Another widow to testify was Colleen Hubley, whose husband also died after he was exposed to Heparin. Randy Hubley reportedly came home from his dialysis treatment with diarrhea, abdominal pain and breathing difficulties. According to Hubley, Randy awoke in the middle of the night, unable to breathe. Hubley performed CPR and called the paramedics, who had difficulty giving Randy a breathing tube because his throat was so swollen.

Randy's mother, Bonnie, reportedly died 1 month earlier under similar circumstances. Bonnie's husband spoke before the congressional subcommittee. "I just want to know if my daughter, Dawn, and millions of others who continue to receive dialysis are safe," Leroy Hubley said.

"The complexity of the global drug supply chain creates new and emerging risks that call for new ways of thinking about, identifying and addressing vulnerabilities, and that resting on old standards—even ones that have worked for decades—is no longer enough," said Baxter president Robert L. Parkinson Jr. to the subcommittee.

However, contaminated Heparin did not only come from China. One of the Heparin recalls was related to the product from China, but another involved Heparin produced in the US. The source of this contamination was allegedly an AM2PAT Inc plant in Angier North Carolina, where officials say Heparin syringes were not properly sterilized. According to a February 25, 2009 article in The New York Times, at least 5 people died and hundreds were made sick by the improperly manufactured Heparin.

Now, a nonprofit organization called Project On Government Oversight (POGO) has written a letter to the FDA requesting that the Department of Health and Human Services investigate the FDA's involvement in allowing AM2PAT to continue manufacturing Heparin despite serious concerns about the company's manufacturing facility.

The letter, dated June 6, 2009, and found online at POGO's website, says, "Senior officials of AM2PAT were clearly responsible for this tragedy. However, the FDA bears much of the blame for allowing it to happen. The role of the FDA in this case and others like it is in need of investigation. Accordingly, we ask that you request an investigation by the Inspector General (IG) of the Department of Health and Human Services. Such an investigation is long overdue."

Furthermore, the letter says that the FDA's relationship with drug manufacturers is "collegial and tolerant, rather than arms length, formal, and peremptory." Finally, the letter notes, "FDA officials received repeated, documented warnings of serious problems at AM2PAT." Those warnings, according to the letter, came from FDA personnel, members of the public and a whistleblower at AM2PAT.

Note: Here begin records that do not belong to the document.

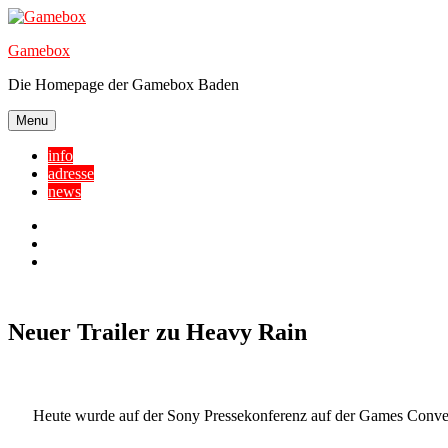
Skip
to
Gamebox
content
Die Homepage der Gamebox Baden
Menu
info
adresse
news
Facebook
YouTube
Twitter
Neuer Trailer zu Heavy Rain
Heute wurde auf der Sony Pressekonferenz auf der Games Conventio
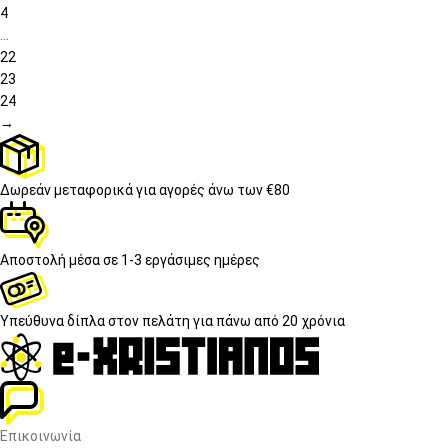
4
…
22
23
24
→
Δωρεάν μεταφορικά
για αγορές άνω των €80
Αποστολή μέσα σε
1-3 εργάσιμες ημέρες
Υπεύθυνα δίπλα στον πελάτη
για πάνω από 20 χρόνια
Επικοινωνία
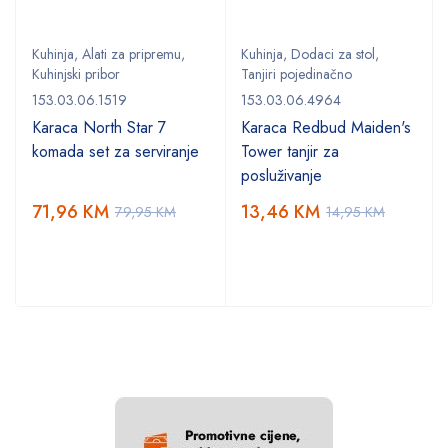
Kuhinja
,
Alati za pripremu
,
Kuhinja
,
Dodaci za stol
,
Kuhinjski pribor
Tanjiri pojedinačno
153.03.06.1519
153.03.06.4964
Karaca North Star 7
Karaca Redbud Maiden's
komada set za serviranje
Tower tanjir za
posluživanje
71,96
KM
13,46
KM
79,95
KM
14,95
KM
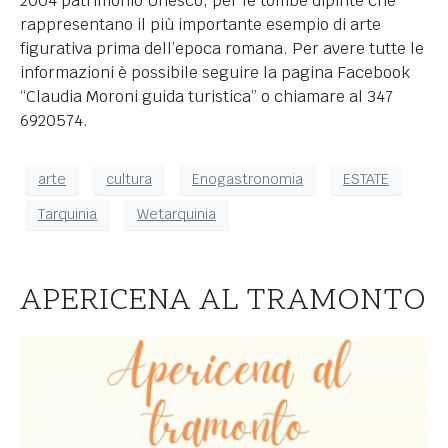
2004 patrimonio Unesco, per le tombe dipinte che
rappresentano il più importante esempio di arte
figurativa prima dell’epoca romana. Per avere tutte le
informazioni è possibile seguire la pagina Facebook
“Claudia Moroni guida turistica” o chiamare al 347
6920574.
arte
cultura
Enogastronomia
ESTATE
Tarquinia
Wetarquinia
APERICENA AL TRAMONTO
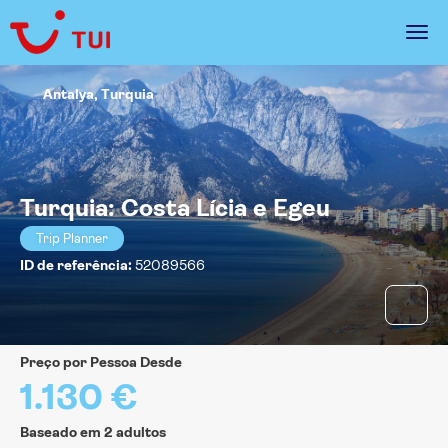
Antalya, Turquia
Turquia: Costa Lícia e Egeu
Trip Planner
ID de referência:
52089566
Preço por Pessoa Desde
1.130 €
Baseado em 2 adultos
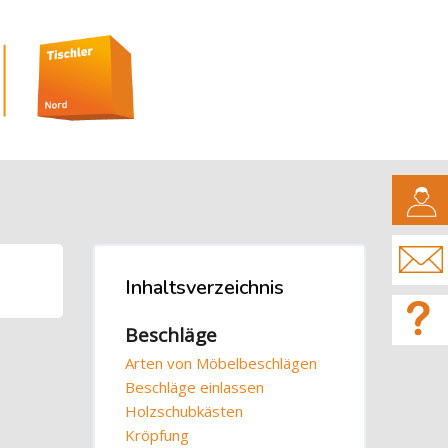
CAMPUS
Blöcke
Inhaltsverzeichnis
Inhaltsverzeichnis überspringen
Beschläge
Arten von Möbelbeschlägen
Beschläge einlassen
Holzschubkästen
Kröpfung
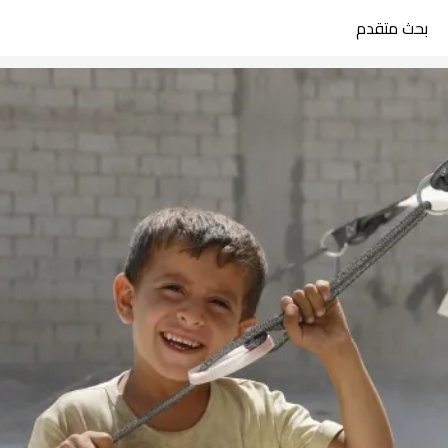
بحث متقدم
search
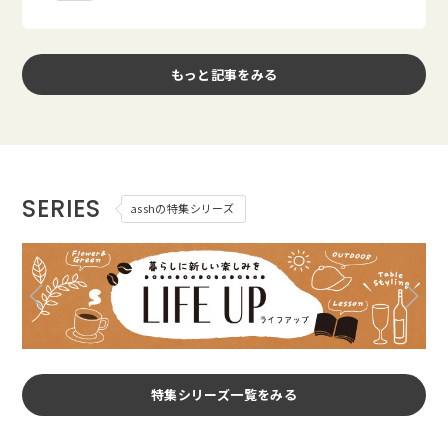
もっと記事をみる
SERIES
asshの特集シリーズ
特集シリーズ一覧をみる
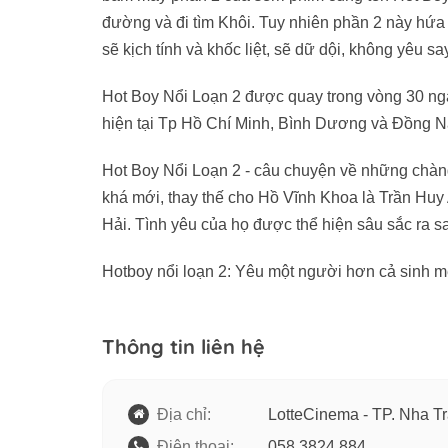
đường và đi tìm Khôi. Tuy nhiên phần 2 này hứa
sẽ kịch tính và khốc liệt, sẽ dữ dội, không yêu
Hot Boy Nổi Loạn 2 được quay trong vòng 30 ngà
hiện tại Tp Hồ Chí Minh, Bình Dương và Đồng N
Hot Boy Nổi Loạn 2 - câu chuyện về những chàng t
khá mới, thay thế cho Hồ Vĩnh Khoa là Trần Hu
Hải. Tình yêu của họ được thể hiện sâu sắc ra 
Hotboy nổi loạn 2: Yêu một người hơn cả sinh m
Thông tin liên hệ
Địa chỉ:
LotteCinema - TP. Nha T
Điện thoại:
058 3824 884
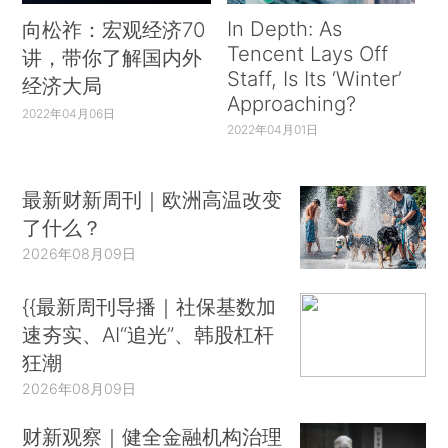
In Depth: As
向松祚：宏观经济70
Tencent Lays Off
讲，带你了解国内外
Staff, Is Its ‘Winter’
经济大局
Approaching?
2022年04月06日
2022年04月01日
最新财新周刊｜欧洲高温改变
了什么？
2026年08月09日
{{最新周刊导播｜社保基数加
速夯实、AI“追光”、韩股杠杆
狂潮
2026年08月09日
财新观察｜健全金融机构治理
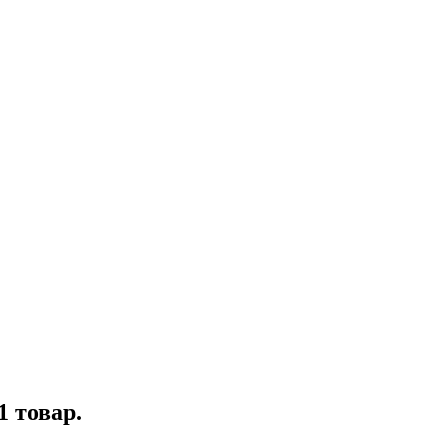
1 товар.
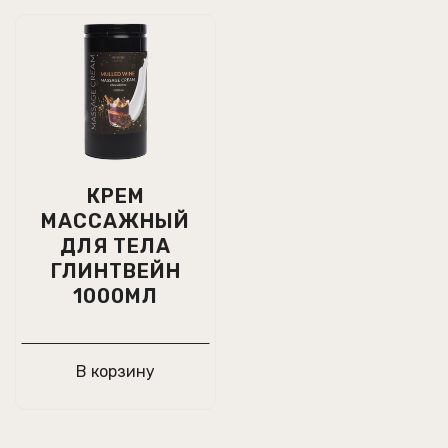
КРЕМ
МАССАЖНЫЙ
ДЛЯ ТЕЛА
ГЛИНТВЕЙН
1000МЛ
В корзину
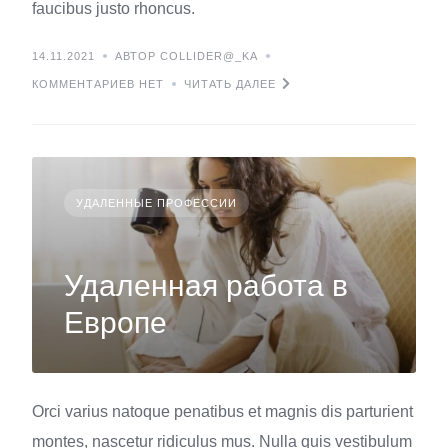
faucibus justo rhoncus.
14.11.2021
АВТОР COLLIDER@_KA
КОММЕНТАРИЕВ НЕТ
ЧИТАТЬ ДАЛЕЕ
УДАЛЕННЫЕ ПРОФЕССИИ
Удаленная работа в
Европе
Orci varius natoque penatibus et magnis dis parturient
montes, nascetur ridiculus mus. Nulla quis vestibulum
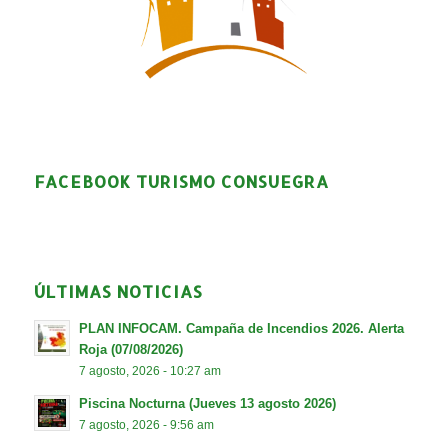
FACEBOOK TURISMO CONSUEGRA
ÚLTIMAS NOTICIAS
PLAN INFOCAM. Campaña de Incendios 2026. Alerta
Roja (07/08/2026)
7 agosto, 2026 - 10:27 am
Piscina Nocturna (Jueves 13 agosto 2026)
7 agosto, 2026 - 9:56 am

In its recommendations to the FDA, POGO says that companies with no preexisting relationship with the FDA, such as AM2PAT, should have to undergo more inspections than companies with existing relationships with the FDA. POGO also recommends that new companies submit test data for products they are making, even if those products are "substantially similar" to products already on the market. The absence of this requirement is one of the reasons that the contaminated Heparin was allowed on the market, according to POGO.